With respect to advisers’ use of AI, the 2026 Priorities identify risks related to automated investment tools, data sources and AI washing as areas for review. The Division specifically plans to assess whether firms have designed and implemented policies and procedures to monitor and supervise their use of AI technologies for fraud prevention and detection, back-office operations, anti-money laundering (AML) and trading functions.
Regulations S-ID (detecting, preventing and mitigating identity theft) and S-P (protecting private personal information) will be a focus following the applicable compliance dates for amendments to Regulation S-P (e.g., in December for larger firms under Regulation S-P). The design and implementation of incident response plans, procedures for providing timely notice to affected individuals and accounting for the broadened scope of information covered by amended Regulation S-P are identified as focal points. In preparing to comply, advisers should consider specific risks and contractual provisions related to vendors with access to client data who may become bottlenecks in providing timely notice of breaches.
Shared Purpose in Protecting Retail Investors
Consistent with Chairman Atkins’ publicly stated priorities for the Commission, the Division’s goal to protect retail investors, particularly those saving for retirement, is an area of repeated emphasis. At the same time, the 2026 Priorities convey a recognition that firms face an “increasingly complex and changing financial and regulatory environment,” and the Division proposes to assist firms in protecting investors through increased transparency, consistency across examinations and “deliberate and active partnerships with compliance professionals.” This may signal a pivot from an increased bias toward referrals to the Division of Enforcement to a more collaborative approach with opportunities for remediation and improvement within the exam context. Notably, the release explicitly mentions the importance of the Division’s collaboration with the Division of Investment Management and the Division of Trading and Markets, but does not mention Enforcement by name.
Investment Company Considerations
For registered investment companies, areas of focus include newly registered or never-before examined registrants, fund fees and expenses (including waivers and reimbursements), portfolio management practices and disclosures (in particular, consistency across statements in fund filings and marketing materials) and the amended names rule (Rule 35d-1 under the Investment Company Act of 1940, as amended). The release also identifies an interest in mergers and consolidations, closed-end funds and funds with leverage-related vulnerabilities.

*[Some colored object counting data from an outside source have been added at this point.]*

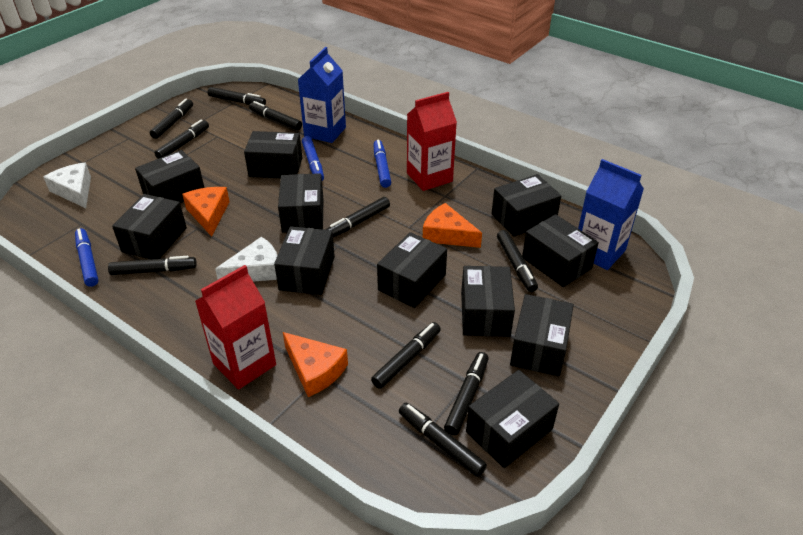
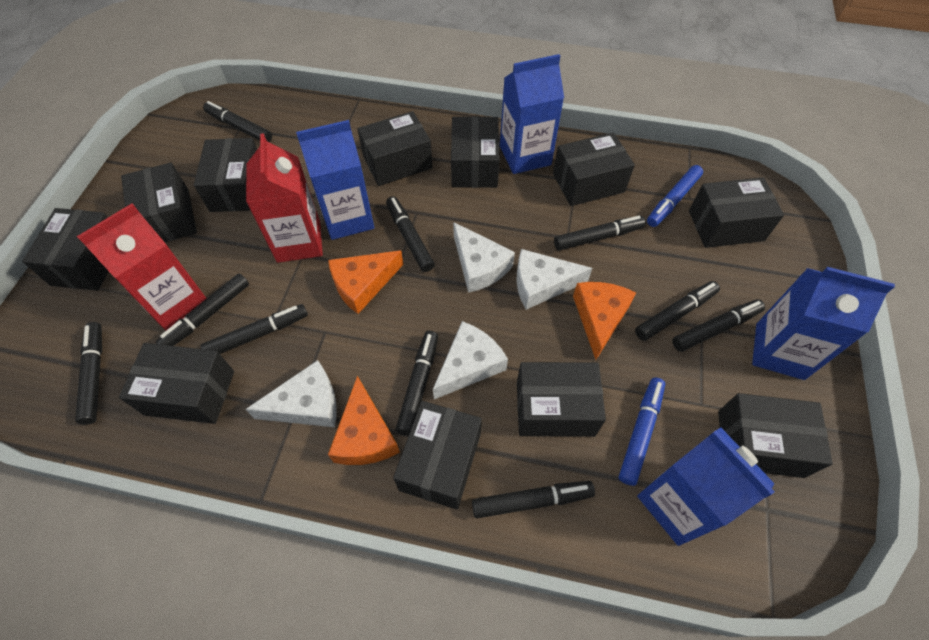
blue carton: 2 -> 4
blue marker: 3 -> 2
white cheese: 2 -> 4

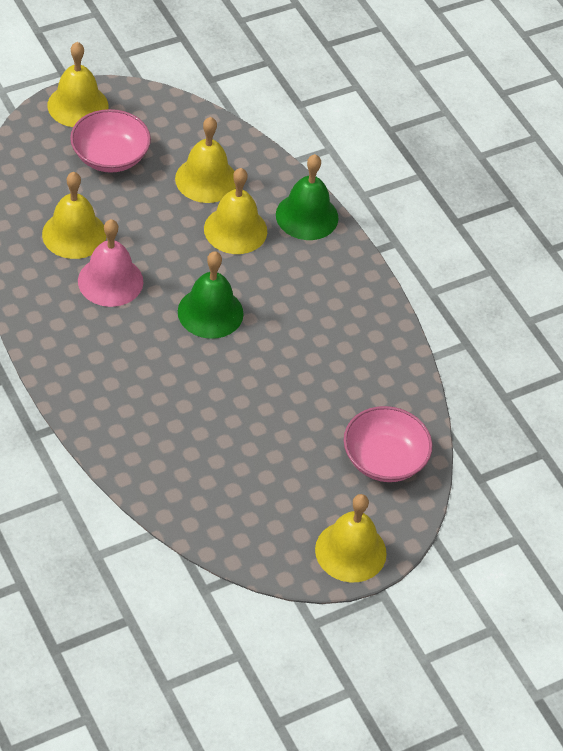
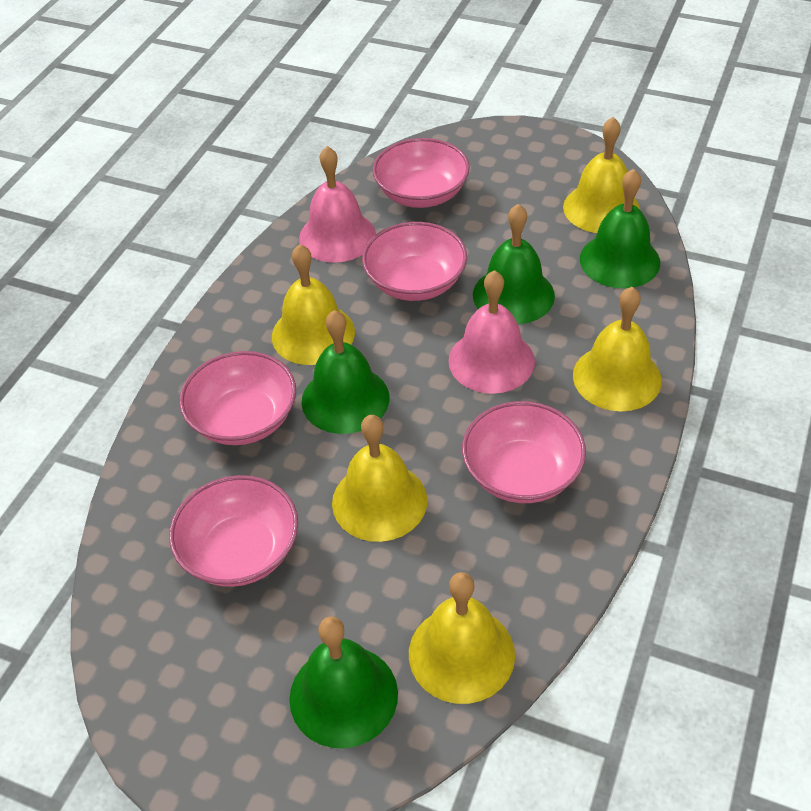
green bell: 2 -> 4
pink bell: 1 -> 2
pink bowl: 2 -> 5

Broker-Dealer Considerations
Areas of focus for broker-dealer compliance continue to include the net capital rule and the customer protection rule. Examinations will also focus on operational resiliency, including supervision of vendor-provided services. Risks related to credit, markets and liquidity, including whether firms can manage stress events, remain areas of focus. Cash sweep programs and prime brokerage services, including issues related to concentration, liquidity and counterparty credit risk, are expressly identified for examination, along with best execution, pricing and valuation of illiquid instruments, municipal securities, non-traded REITs and disclosures regarding order routing and execution. With respect to Regulation SHO, the Division will review whether broker-dealers are appropriately relying on the bona fide market making exception, including spot checks on quoting activity.
The Division will continue to examine practices related to Regulation BI, including account and rollover recommendations, conflict identification and mitigation practices, processes for reviewing similar, available alternatives and processes for satisfying the Care Obligation—another reference to retail customers. Complex or tax-advantaged products, ETFs invested in illiquid assets, private placements, structured products, alternative investments and other products with complex fee structures or return calculations are specifically identified as areas of focus, as are moves between similar products, recommendations about different account types (e.g., option, margin and self-directed IRA accounts) and recommendations to older investors.
AML and OFAC Sanctions
The 2026 Priorities include a focus on meeting AML obligations and efforts by advisers, broker-dealers and investment companies to monitor the Department of the Treasury’s Office of Foreign Assets Control sanctions and ensure compliance with those sanctions. These are areas that require regular attention.